Tuesday (9th May) saw Britain’s fourth biggest mutual, Skipton Building Society, launch its 100 percent Track Record Mortgage to help the 4.6million households across England, who are privately renting, get onto the property ladder without a deposit.
This move marks the first 100 percent home loan exclusively for renters and has been described by some commentators as a “revolutionary” way to help those trapped in the rental cycle get on the property ladder.
The mortgage is open to first-time buyers who are currently renting and allows them to borrow up to 100 percent of the value of a property (subject to passing the lender’s affordability criteria).
Naturally, others are not very optimistic about this product, with some warning that it is not too dissimilar to the risky loans that contributed to the 2007-08 financial crash.
More negativity surrounding today’s property press includes the Halifax’s report that average UK house prices fell in April, by 0.3 percent month on month; threats of negative equity; Thursday’s rumoured interest rate increase; Purplebricks’ struggle; and, the fall in some housebuilders’ share prices.

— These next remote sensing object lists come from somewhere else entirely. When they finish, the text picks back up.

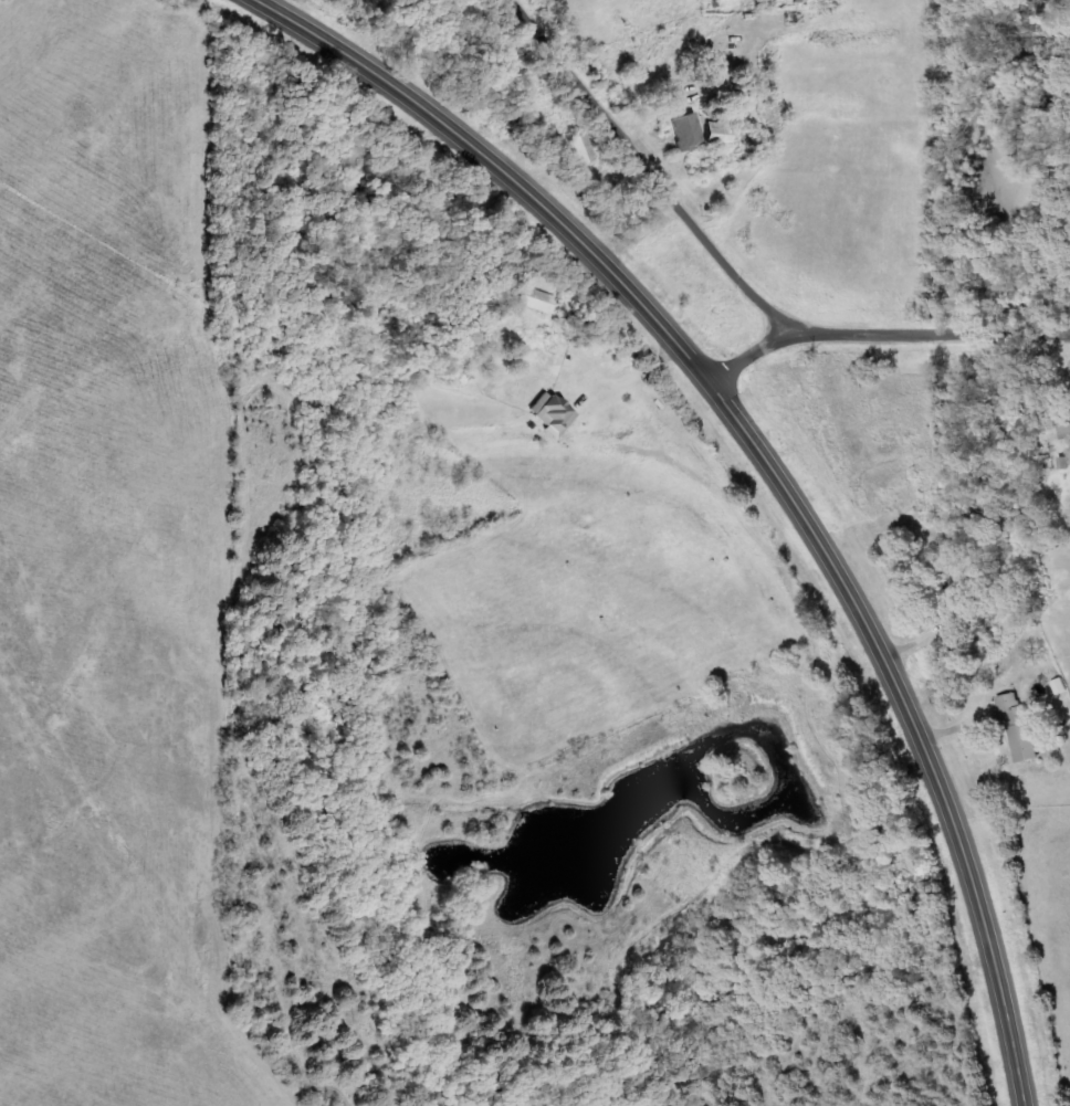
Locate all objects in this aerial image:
building: (723, 129)
building: (689, 130)
building: (585, 150)
road: (742, 273)
building: (540, 301)
road: (760, 352)
building: (555, 414)
building: (1067, 424)
road: (781, 464)
building: (1023, 729)

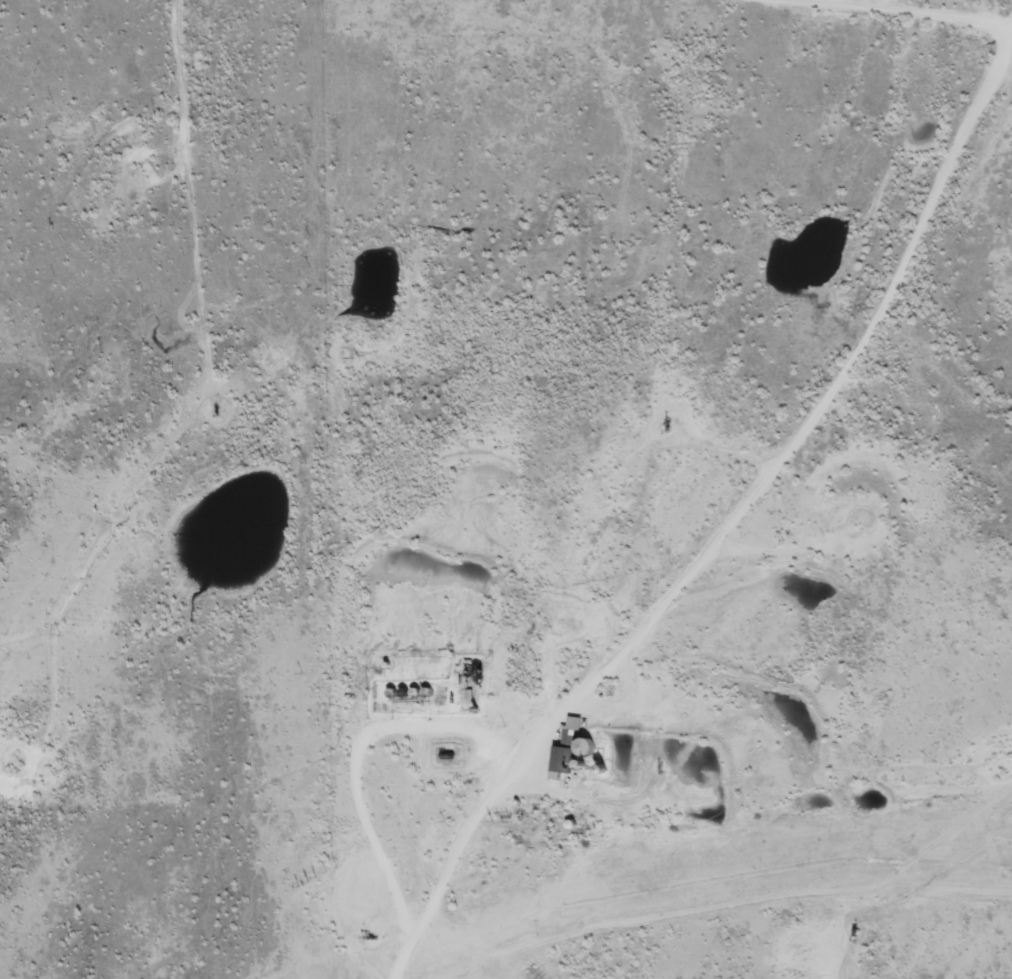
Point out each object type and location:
road: (752, 34)
road: (916, 263)
road: (105, 508)
road: (906, 566)
road: (561, 630)
road: (203, 727)
building: (564, 755)
road: (684, 849)
building: (544, 970)

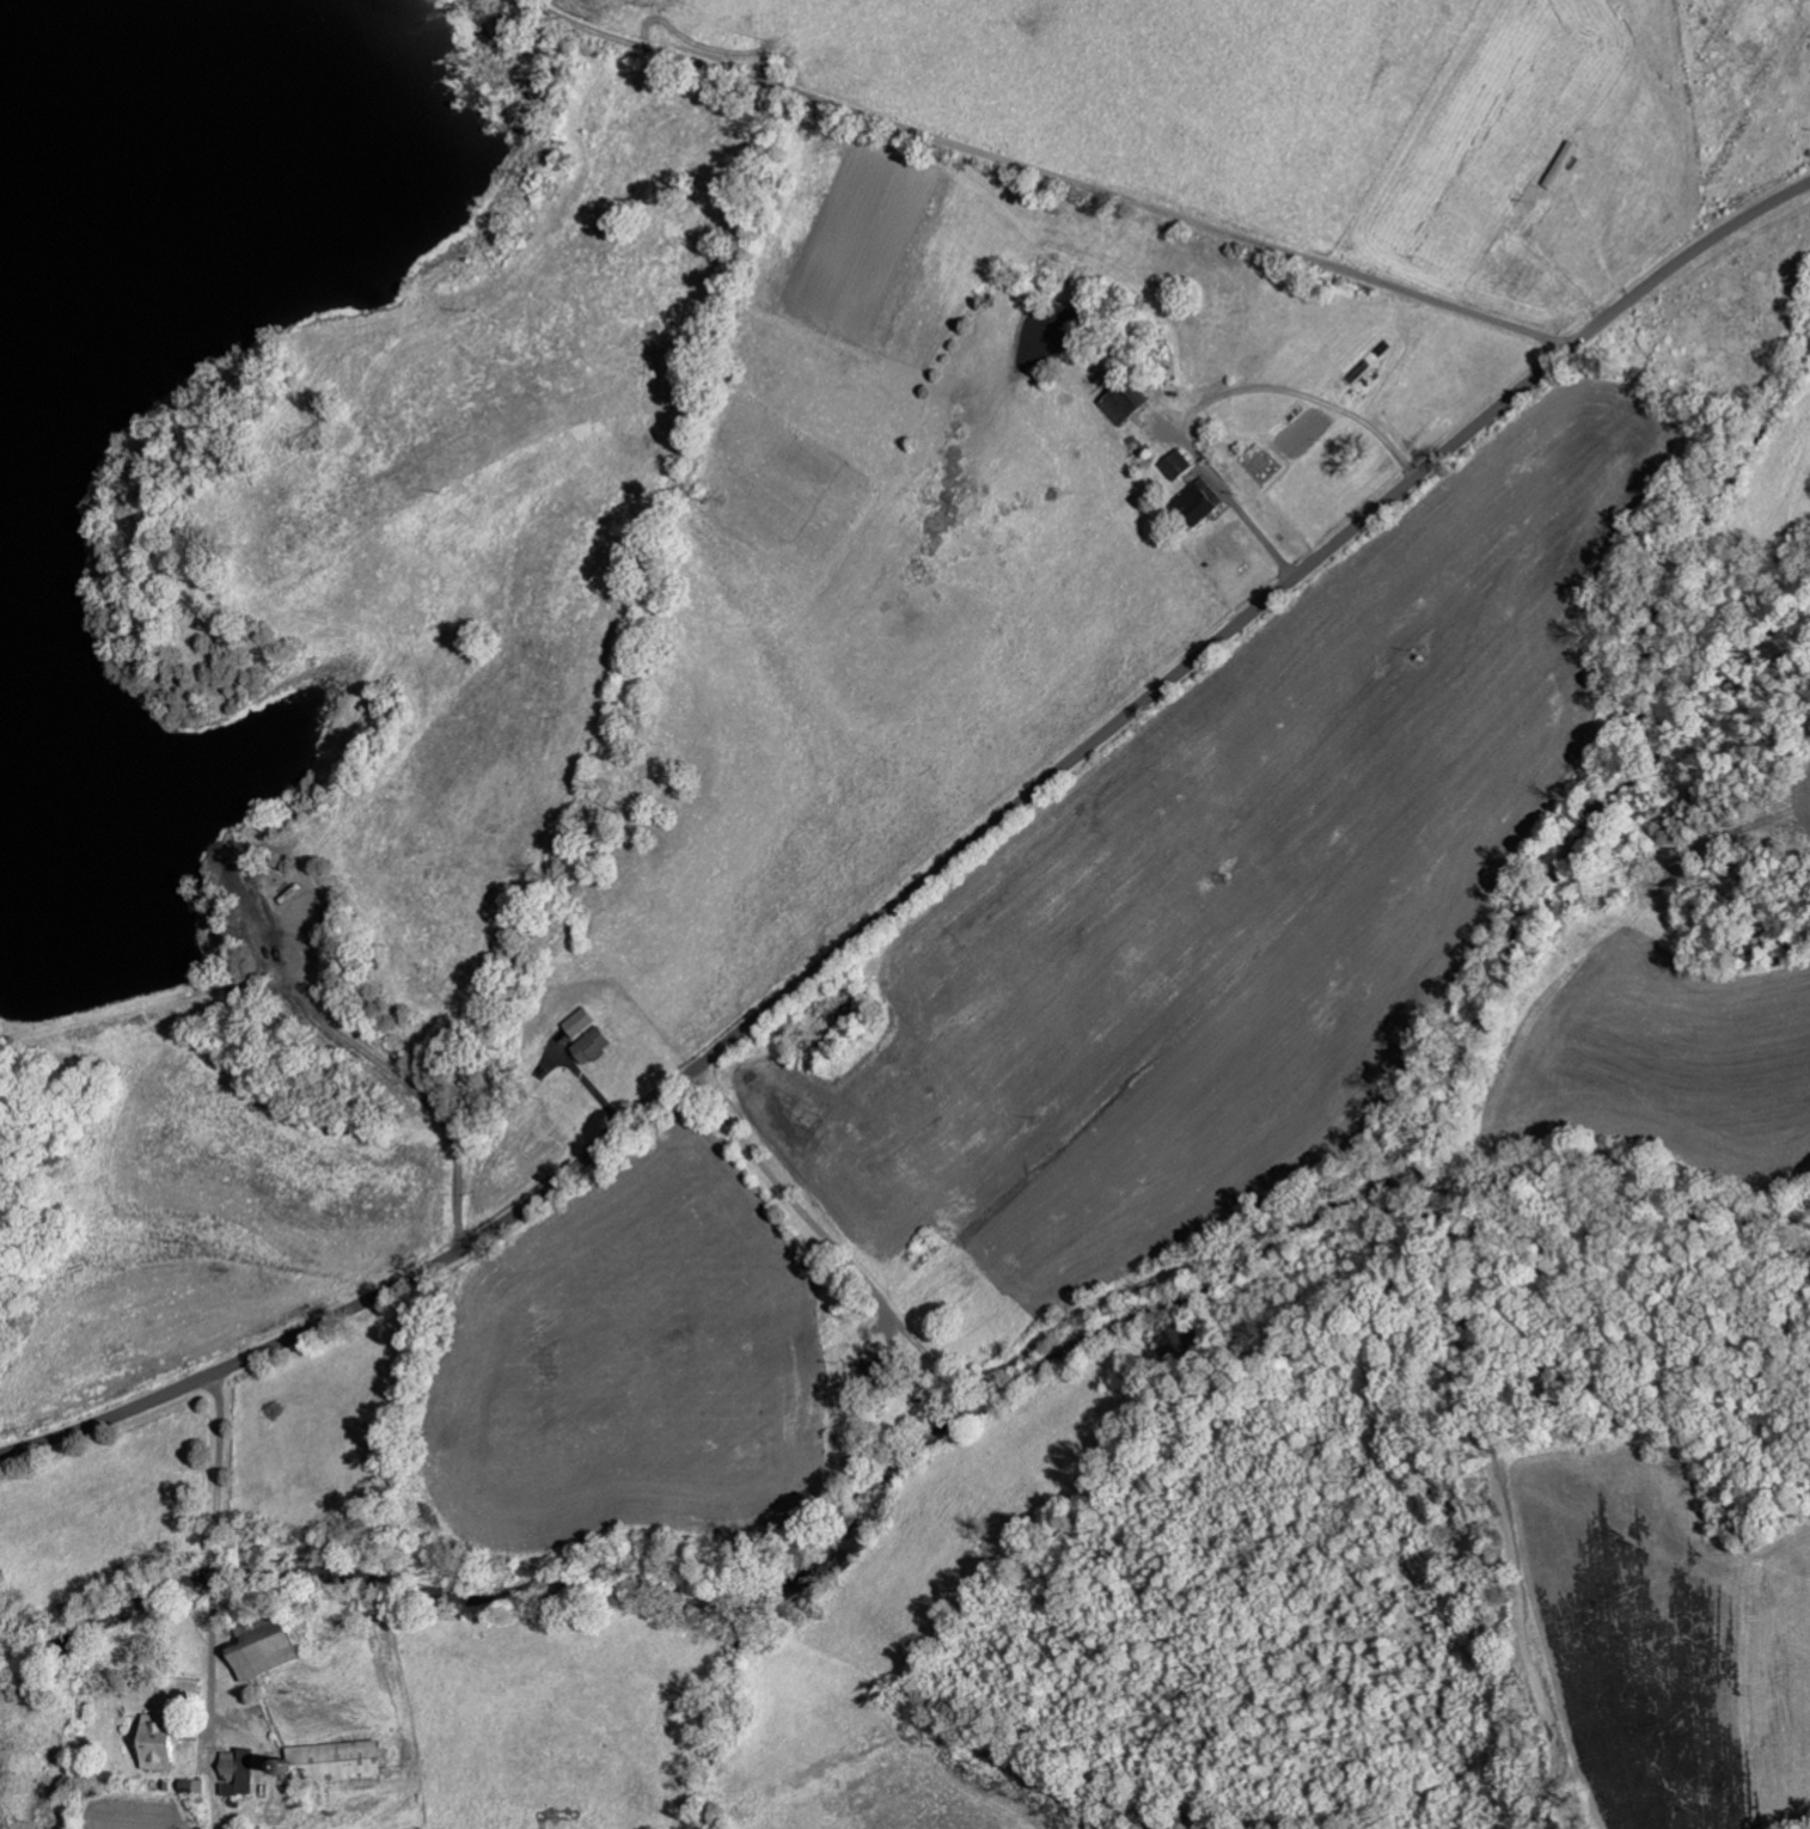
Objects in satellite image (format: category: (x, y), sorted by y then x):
building: (1116, 400)
road: (936, 870)
building: (578, 1019)
building: (592, 1044)
road: (1187, 1262)
building: (883, 1367)
road: (245, 1591)
building: (271, 1649)
building: (164, 1741)
building: (339, 1759)
building: (239, 1771)
building: (193, 1784)

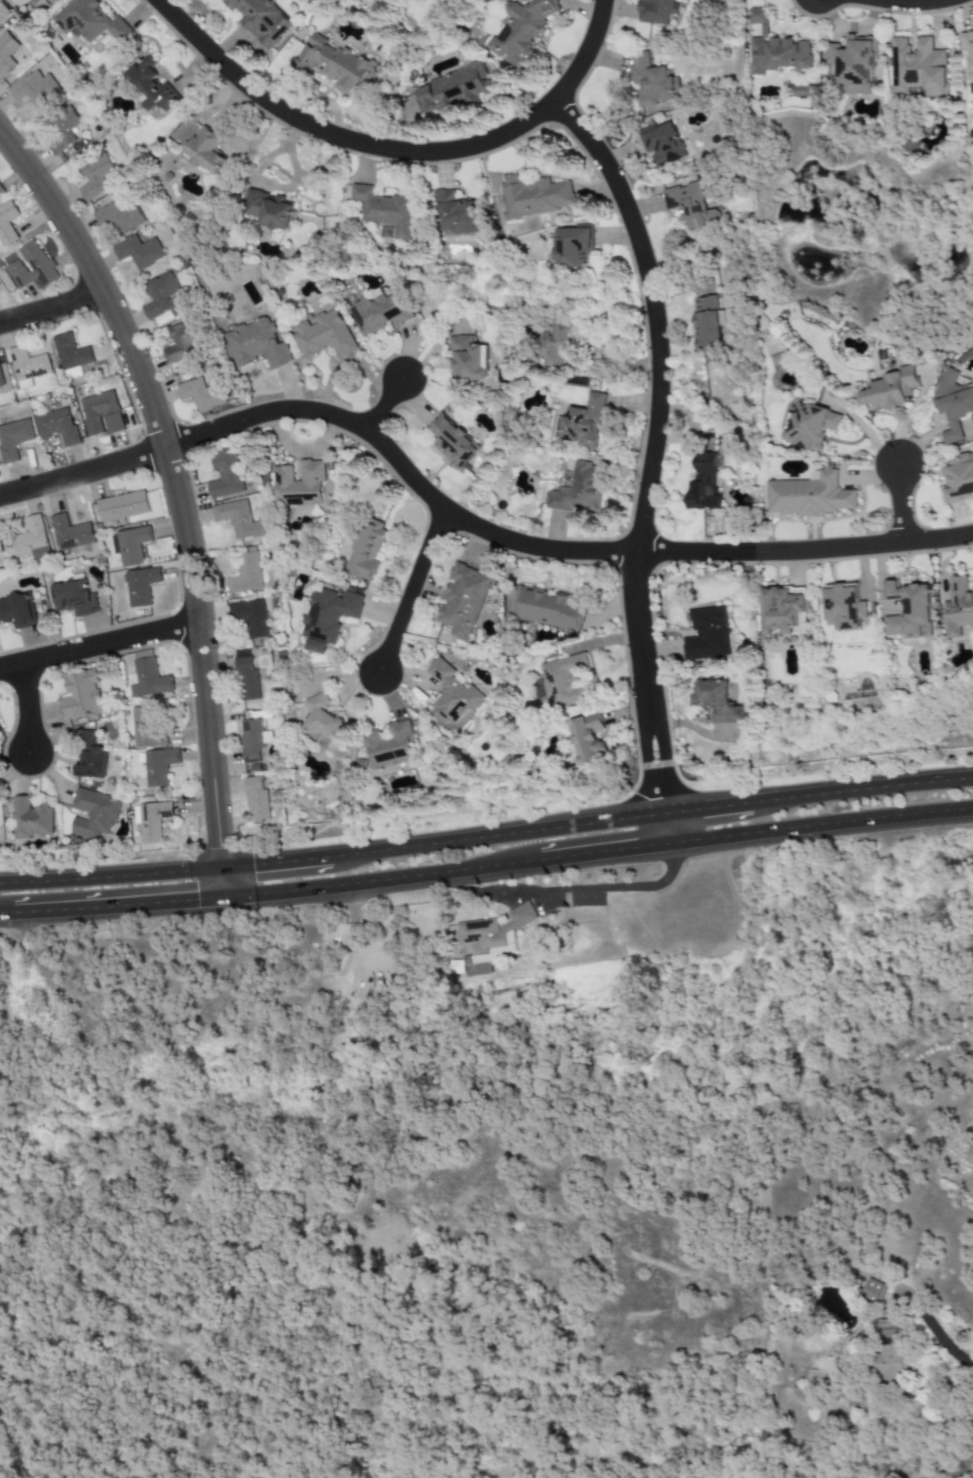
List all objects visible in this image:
road: (912, 3)
building: (657, 11)
building: (90, 20)
building: (260, 20)
building: (520, 29)
building: (774, 48)
building: (6, 53)
building: (968, 55)
building: (853, 64)
building: (332, 65)
building: (917, 68)
building: (651, 81)
building: (150, 86)
building: (451, 88)
building: (35, 89)
building: (800, 91)
building: (64, 131)
building: (662, 143)
road: (393, 148)
building: (205, 151)
building: (96, 178)
building: (533, 196)
building: (689, 205)
building: (382, 209)
building: (268, 210)
building: (455, 213)
building: (119, 218)
building: (7, 224)
building: (572, 248)
building: (138, 252)
building: (28, 269)
building: (163, 300)
road: (52, 307)
building: (379, 311)
building: (708, 323)
building: (324, 334)
building: (557, 342)
building: (179, 343)
building: (256, 344)
building: (70, 352)
building: (467, 359)
building: (778, 359)
building: (27, 367)
building: (0, 382)
building: (890, 390)
building: (201, 394)
building: (952, 404)
road: (383, 407)
building: (101, 414)
building: (583, 423)
building: (57, 426)
building: (809, 426)
building: (14, 439)
road: (650, 443)
building: (455, 444)
building: (225, 474)
building: (958, 477)
building: (299, 483)
road: (169, 484)
building: (703, 484)
building: (579, 490)
building: (810, 495)
road: (899, 498)
building: (122, 506)
building: (237, 519)
road: (463, 522)
building: (70, 533)
building: (31, 540)
building: (129, 546)
building: (365, 549)
building: (1, 555)
building: (244, 573)
building: (141, 586)
road: (405, 597)
building: (74, 599)
building: (463, 600)
building: (843, 607)
building: (958, 607)
building: (544, 609)
building: (783, 610)
building: (908, 610)
building: (17, 611)
building: (325, 615)
building: (249, 617)
building: (706, 634)
road: (98, 647)
building: (245, 676)
building: (148, 677)
building: (563, 681)
building: (451, 694)
building: (79, 696)
building: (716, 701)
road: (26, 713)
building: (321, 721)
building: (146, 729)
building: (0, 731)
building: (587, 738)
building: (250, 745)
building: (389, 745)
building: (90, 756)
building: (157, 766)
road: (860, 785)
building: (255, 799)
road: (705, 804)
building: (93, 814)
building: (31, 820)
building: (151, 820)
road: (665, 827)
road: (496, 831)
traffic signals: (223, 857)
road: (277, 858)
traffic signals: (256, 860)
road: (112, 873)
road: (487, 877)
road: (225, 885)
road: (583, 891)
traffic signals: (201, 910)
building: (494, 928)
building: (475, 966)
building: (872, 1292)
road: (948, 1346)
building: (888, 1350)

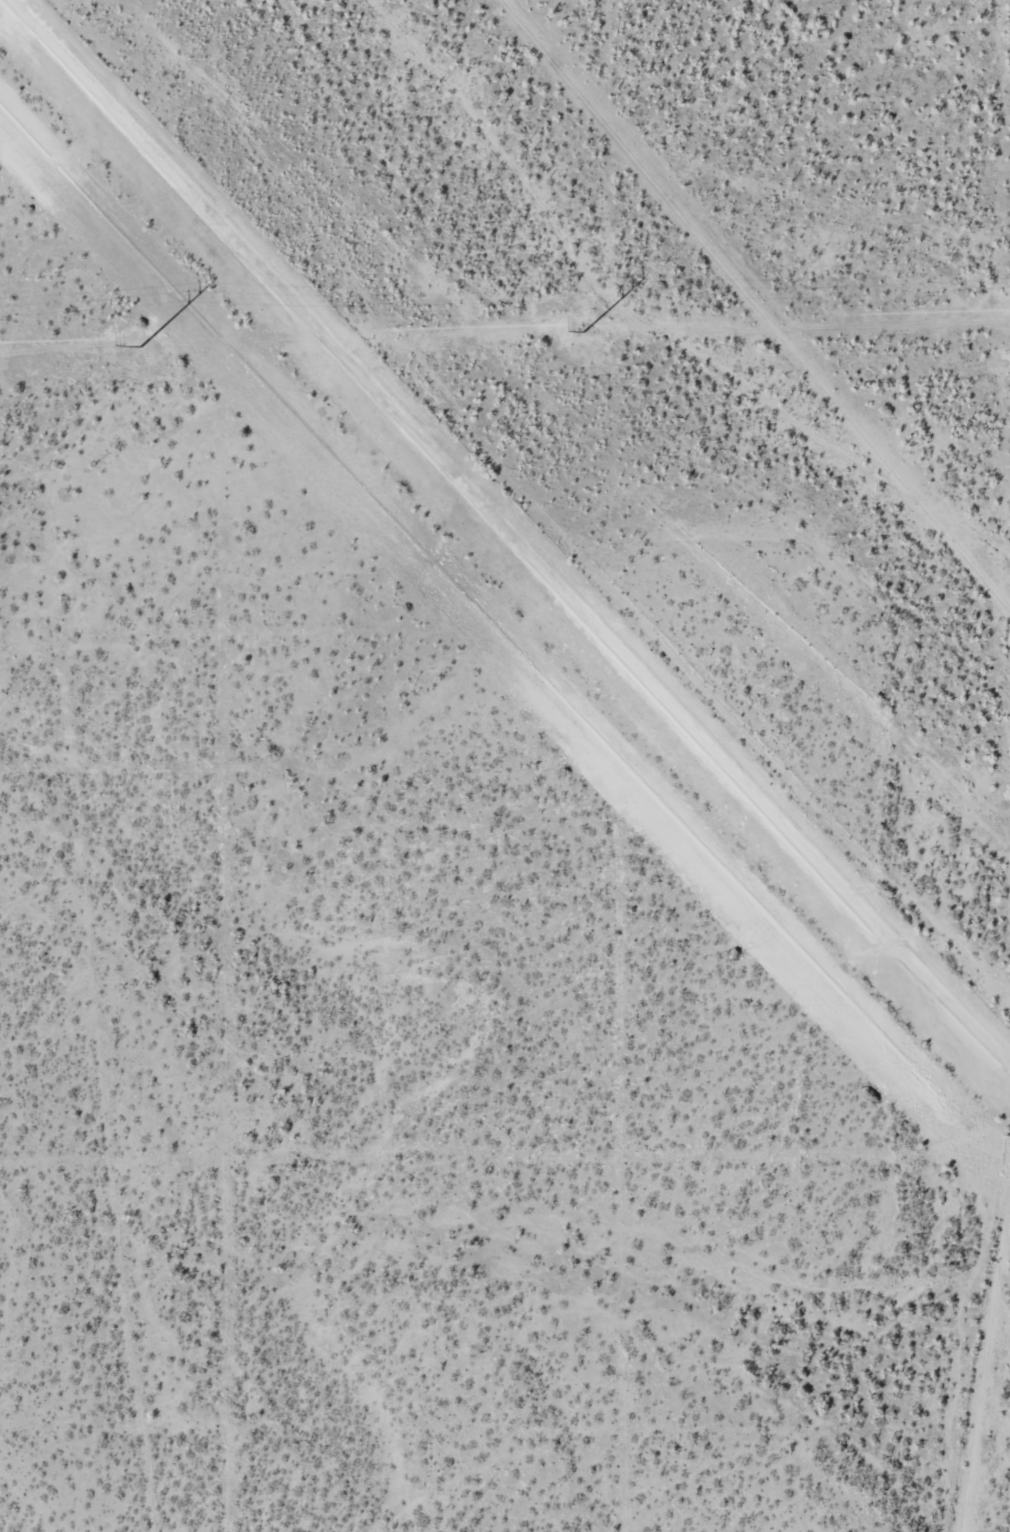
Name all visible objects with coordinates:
power tower: (578, 330)
power tower: (138, 344)
road: (561, 400)
road: (965, 1357)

Regardless of where you stand, a 100 percent mortgage is a facility that may allow people who rent to become homeowners.
The number of private renters in England is currently double what it was in 2000 and 80 percent of tenants feel ‘trapped’ in renting, paying rents that are higher than a mortgage which then prevents them saving a deposit to buy their own home.
Skipton is addressing the barriers to homeownership with what is a solution to a problem.
The Building Society has recognised that there is a gap in the market for people who have a strong history of making rental payments over a period of time and can evidence affordability of a mortgage – but for whom there is currently no solution to buy a property due to lack of savings or access to the bank of mum and dad.
The threat of negativity equity is a big one as even a small fall in house prices could put those who sign up into negative equity, potentially trapping people in properties worth less than their mortgages.
It is important that borrowers understand why and how this product is different.
A ‘no-deposit’ mortgage was commonplace before 2008, at which point they were axed and tighter rules were introduced on who can get mortgages and how much they could borrow.
On reading about the mortgage, there are several obstacles that prospective homeowners need to overcome to qualify for the 100 percent deal.
For example, the monthly mortgage payment must be equal to or lower than the rent they are used to paying.
So, tenants paying an average of £1,000 a month over the last six months will have a maximum monthly mortgage payment of £1,000, and this will also determine the maximum amount that can be borrowed.
Standard mortgage affordability requirements must be met, applicants must be over the age of 21, and credit score checks must be passed in addition to evidence of a minimum of 12-months’ good track record rental history.
The mortgage is a longer-term product – a five-year fixed-rate deal – which is designed to mitigate volatility, and the 5.49 percent interest rate is pricier than the current average new five-year fixed-rate, which is about 5 percent.
The mortgage has a maximum term of 35 years and buyers will be able to borrow up to 4.49x their income up to a maximum total loan of £600,000.
There are other 100 percent mortgages on the market, however, these generally come with a requirement of a guarantor and are labelled ‘family assisted’ mortgages such as the Barclays Family Springboard mortgage.